ABSTRACT
Prokaryotes are under nearly constant attack by viral pathogens. To protect against this threat of infection, bacteria and archaea have evolved a wide array of defense mechanisms, singly and in combination. While immune diversity in a single organism likely reduces the chance of pathogen evolutionary escape, it remains puzzling why many prokaryotes also have multiple, seemingly redundant, copies of the same type of immune system. Here, we focus on the highly flexible CRISPR adaptive immune system, which is present in multiple copies in a surprising 21% of the prokaryotic genomes in RefSeq. We use a comparative genomics approach looking across all prokaryotes to demonstrate that having more than one CRISPR system confers a selective advantage to the organism, on average. This adaptive signature appears to be a function of more subtle diversity between the CRISPR systems rather than their multiplicity alone. We go on to develop a mathematical model of CRISPR immune memory turnover to show how a tradeoff between memory span and learning speed can lead to selection for “long-term memory” and “short-term memory” arrays.

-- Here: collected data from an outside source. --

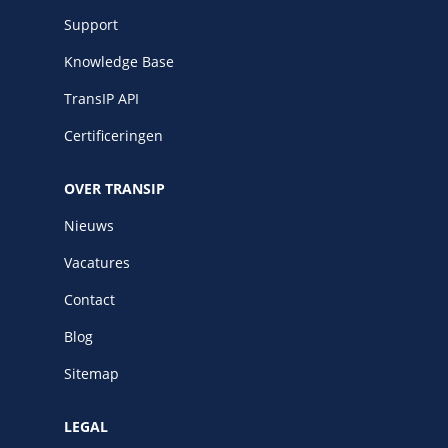
Support
Knowledge Base
TransIP API
Certificeringen
OVER TRANSIP
Nieuws
Vacatures
Contact
Blog
Sitemap
LEGAL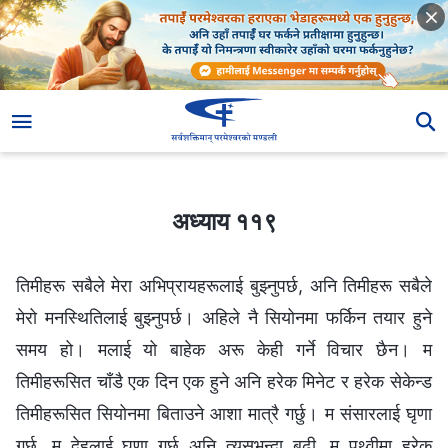
अध्याय ११९
अध्याय ११९
तिमीहरू सबैले मेरा अभिप्रायहरूलाई बुझ्नुपर्छ, अनि तिमीहरू सबैले
मेरो मनस्थितिलाई बुझ्नुपर्छ। अहिले नै सियोनमा फर्किन तयार हुने
समय हो। मलाई यो बाहेक अरू केही गर्ने विचार छैन। म
तिमीहरूसित चाँडै एक दिन एक हुने अनि हरेक मिनेट र हरेक सेकेन्ड
तिमीहरूसित सियोनमा बिताउने आशा मात्रै गर्छु। म संसारलाई घृणा
गर्छु, म देहलाई घृणा गर्छु अनि त्यसभन्दा बढी, म पृथ्वीमा हरेक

Significance Statement Many viruses infect bacteria and archaea. To protect themselves, these microbes employ a variety of defense mechanisms. Surprisingly, many microbes have multiple copies of the same type of defense system encoded on their genome. We determine whether this apparent redundancy of immunity is adaptive, and why it would be so. Specifically, we examine the CRISPR immune system, which allows microbes to store immune “memories” of past infections and use these memories to fight future infections. Using publicly available genomic data we show that having two CRISPR systems is adaptive, on average. We also build a theoretical model indicating it is adaptive for microbes to have CRISPR systems specializing as both “short-term” and “long-term” memory for rapid response and reliable storage.